Many residents of San Diego neighborhoods, such as Mountain View, Encanto, Valencia Park, Shelltown, Southcrest, and Lincoln Park knew full well to take any major rain event seriously. 

WATCH: Above San Diego | Southeastern San Diego - After the flood (Jan 23)

The South San Diego communities were prone to flooding. Situated in a low-lying flood plain, residents rely on the Chollas Creek Storm Channel to usher stormwater from Spring Valley west to San Diego Bay.

The storm channel, however, has failed before. 

In 2018 a group of Encanto residents sued the city after their homes were flooded during a 2018 rain storm - the city settled the lawsuit in 2018.

Despite the settlement, the flooding in South San Diego persisted. Residents told CBS 8 that they would repeatedly call the city before any rain event to request that they clear the densely vegetated Chollas Creek channel. 

Ahead of the January 22 storm, was no different. 

“We asked them to clean that channel out.  It's full of debris up there.  We got trees going in there. Those trees are growing in the flood channel,” Robert Banks, a homeowner on 42nd Street, told CBS 8 in the days after the January 22 flood.

In fact, CBS 8 discovered that residents requested that city crews clear out the channel on several occasions in the months and years leading up to the historic rain event.

Still picking up the pieces

Fast forward four months later and hundreds of San Diego residents find themselves with few answers.

While some wait for the Federal Emergency Management Agency to help with repairs, others are now looking to sue the city to pay for their losses.

CBS 8 first reported on a class action lawsuit that 270 residents filed against the city for its failure to maintain the channel.

The complaint alleges that the city was aware that the cost to maintain and improve San Diego's aging stormwater system outpaced revenue.

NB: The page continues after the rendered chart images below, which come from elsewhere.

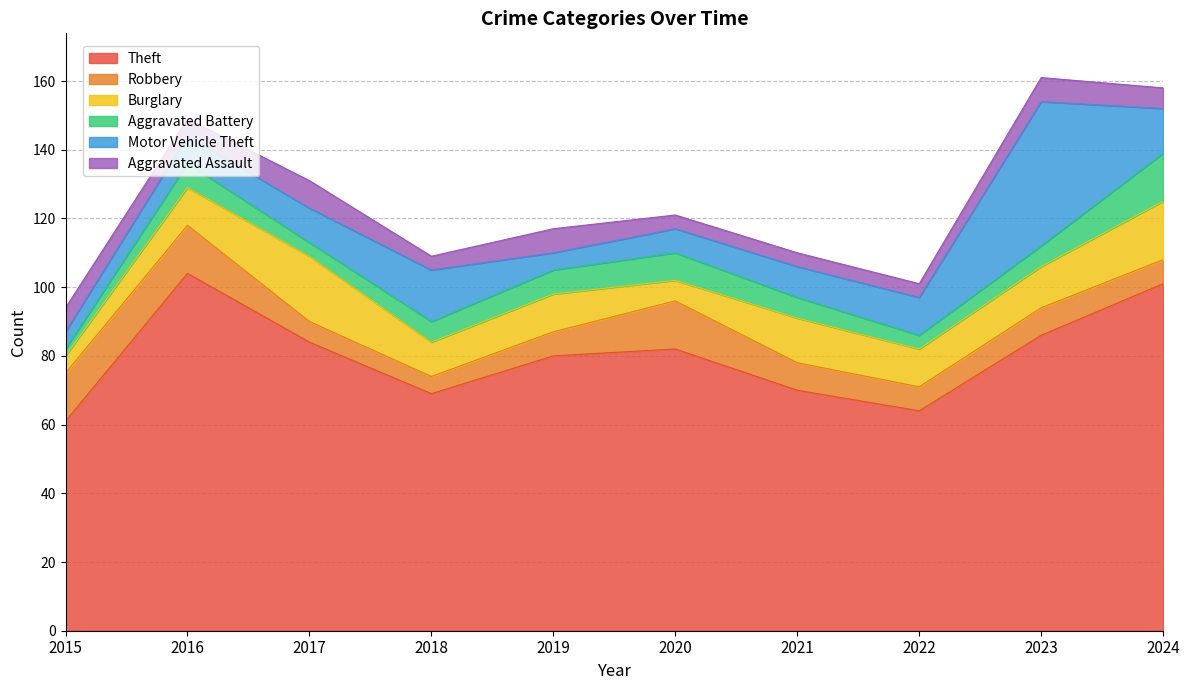

Which series has the widest spread of values?

Theft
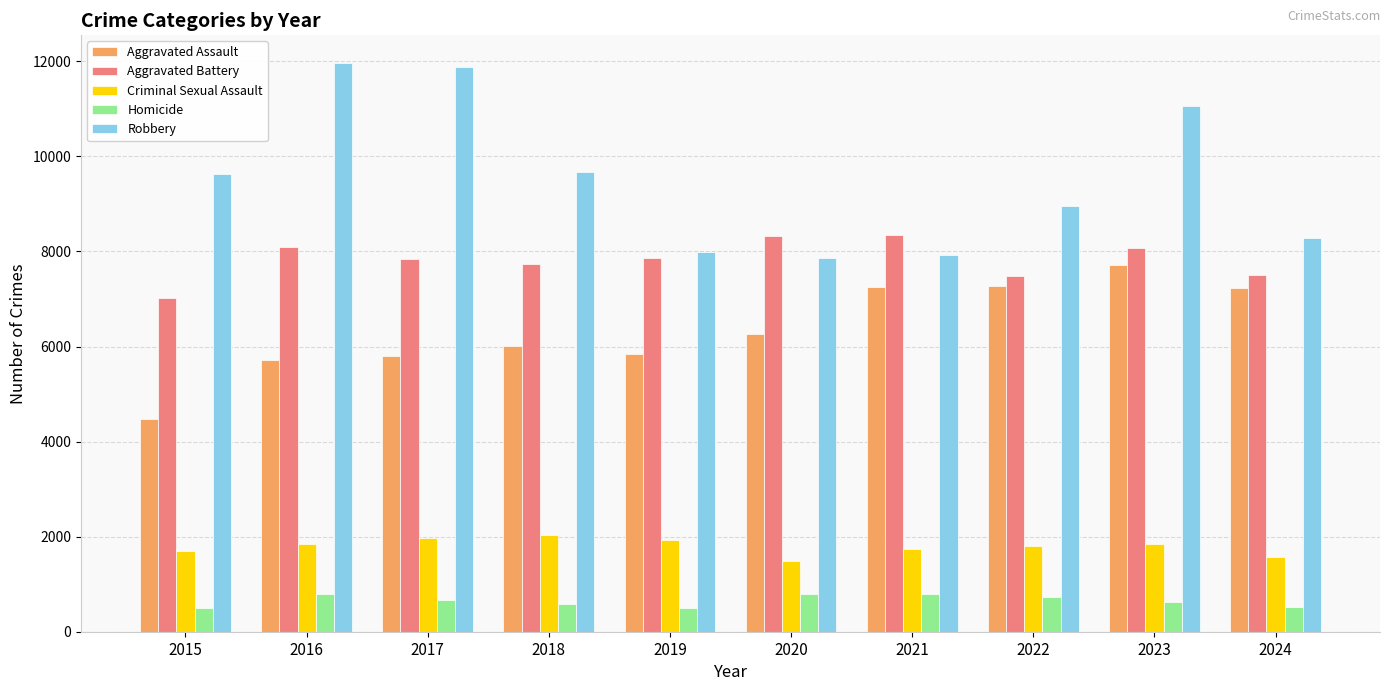

At 2018, list the series in order from largest to smallest.

Robbery, Aggravated Battery, Aggravated Assault, Criminal Sexual Assault, Homicide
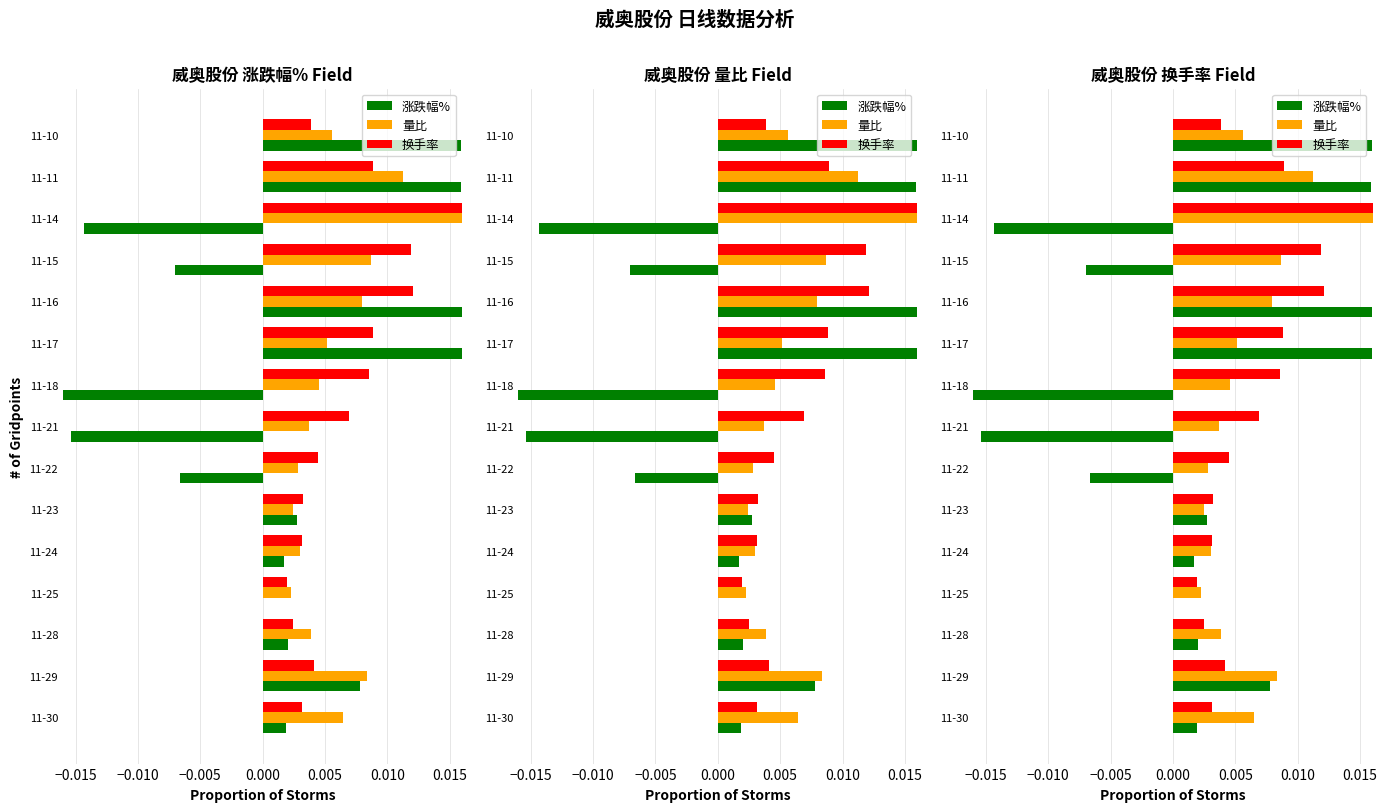

What position from the right is −0.005?

12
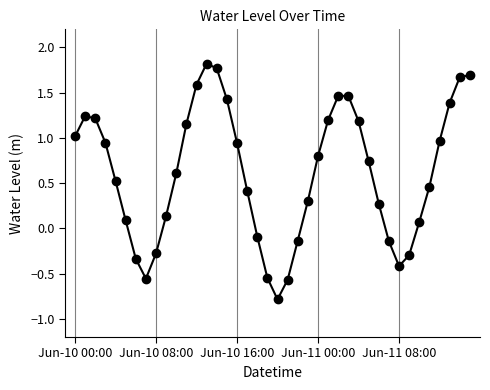

What is the greatest value displayed?

1.8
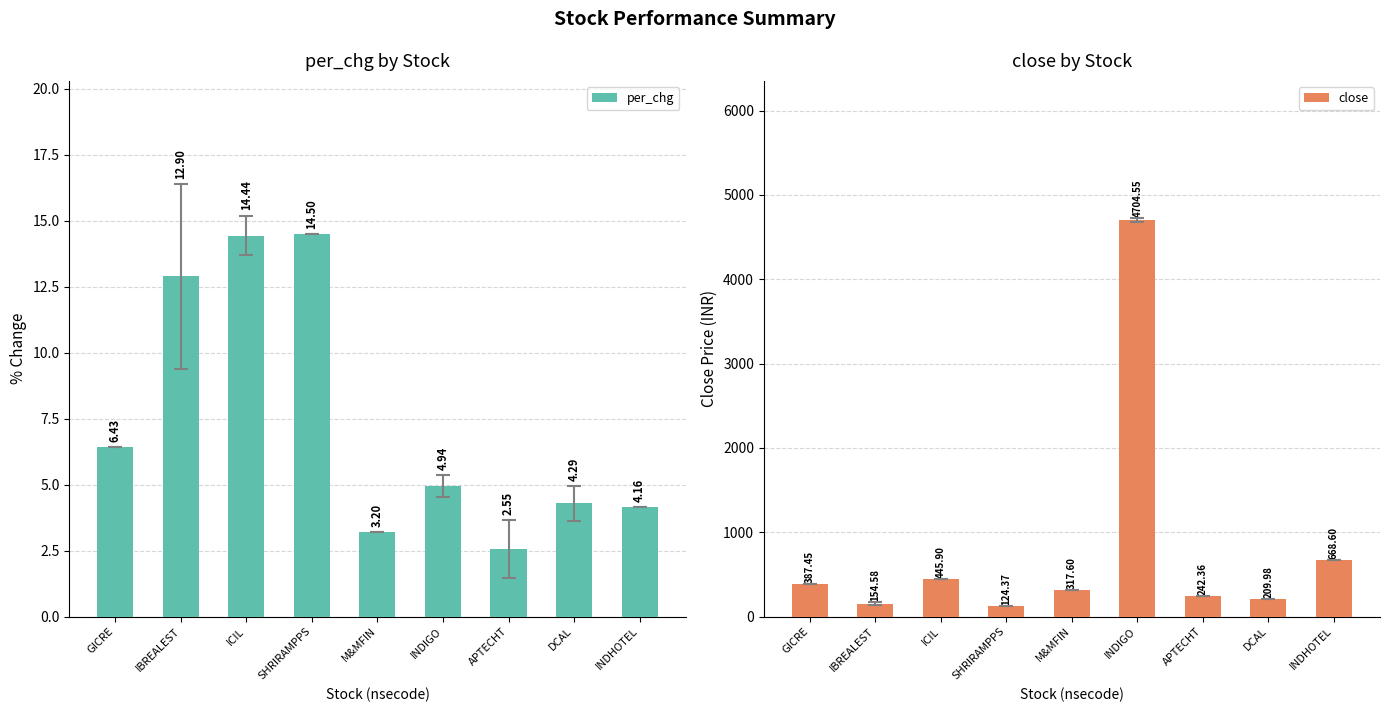

Where does the close series first go above 317?

GICRE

Yet, despite this, the city, according to the complaint, took "little to no action to develop and pursue a long-term funding strategy," causing what attorneys say was a "moderate inflow of failures into a deluge of need."

The city will soon face additional legal challenges. 

Through a series of public records requests, CBS 8 has obtained more than two dozen tort claims, also referred to as precursors to lawsuits, over damages they suffered during the January 22 flood. 

"I don't want, nor should I have to, take out another loan to replace my losses, my loss of income, my pain and suffering and anguish," reads a claim from one resident on 37th Street who had more than $145,000 in damages to his home, his work truck and his tools. "I lived at this address for 50-plus years, and we had water over the curb before...this was beyond comprehension, it is a wonder there wasn't loss of life in this area. This is a disgrace I need help."